Reputation: 95
I have set up a multithreading routine in Access which opens up several Access files at the same time and executes a specific function in each file. The files act in parallel. I would like to send Debug.Print
messages to the main file which initiates the multithreading.
I'm not sure if it can do this or if there is a better solution.
Upvotes: 1
Views: 539
Reputation: 71217
You have a number of processes, each working on their own part of the bigger picture.
The immediate pane of the "main" IDE belongs to that instance, in that process; you could Alt+Tab and then Alt+F11 to bring up a VBE instance in any/every instance to view that instance's Debug.Print
output.
What you want is something like an ILogger
implementation that writes the log entries in a dedicated database table: a DatabaseLogger
, for example.
You replace Debug.Print
with Logger.Log
calls; that way you let the database server deal with the multiple incoming threads, and depending on the RDBMS you could even setup a job to cleanup, aggregate and/or archive the older log records.
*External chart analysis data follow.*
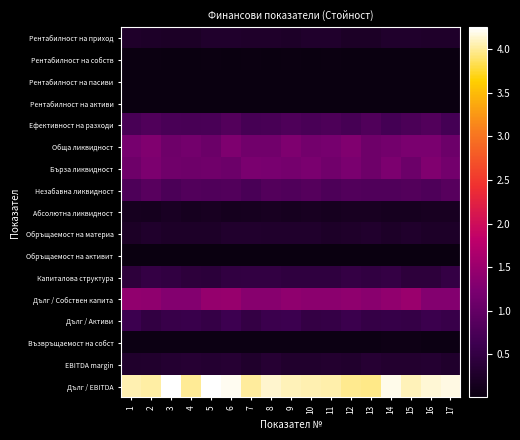

What is the total value across all series at 12?

11.6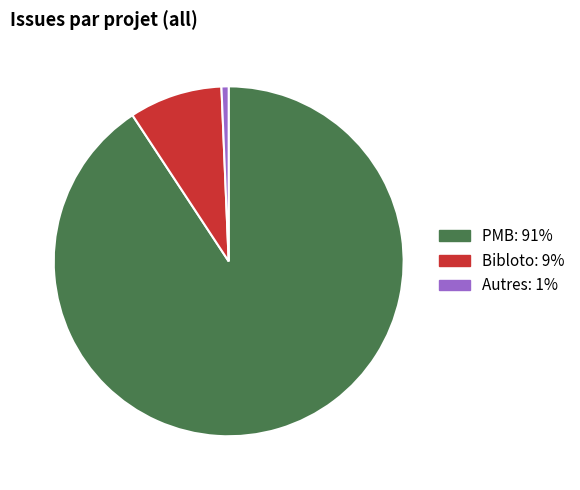

Between Autres and Bibloto, which is larger?

Bibloto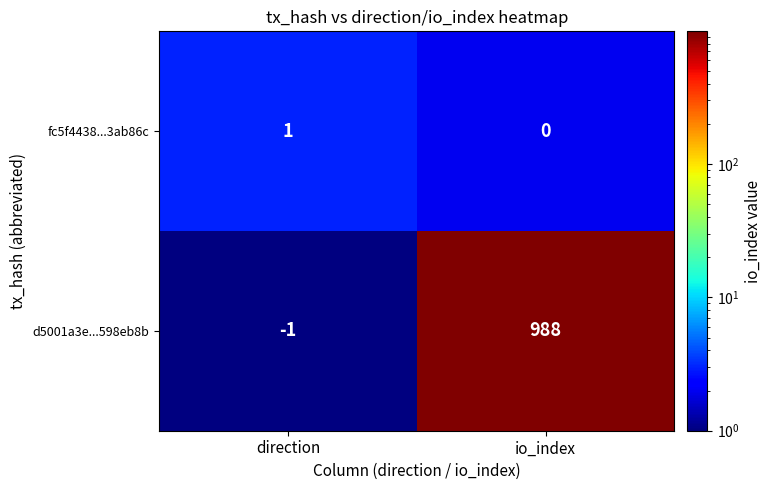

The fc5f4438...3ab86c series shows 1 at io_index. True or false?

False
Or whatever, as long as it's not logic I need to care about in VBA code.
Writing to another VBE's immediate toolwindow involves low-level, cross-process Win32 wizardry that doesn't need to clutter up an otherwise nice & tidy VBA project. I wouldn't bother with that, there are simpler solutions.
Upvotes: 1
Reputation: 9461
You could create a PublicNotCreatable UserForm (not an Access Form) in the main application, and pass a reference to it, to all of the parallel apps. Add a custom method to the UserForm, like 'PrintLine(message as string), and each app can call
form.PrintLine("app is running")`?
You could then have the UserForm display the output, or possibly, have the UserForm output the message to the Immediate window of the main application.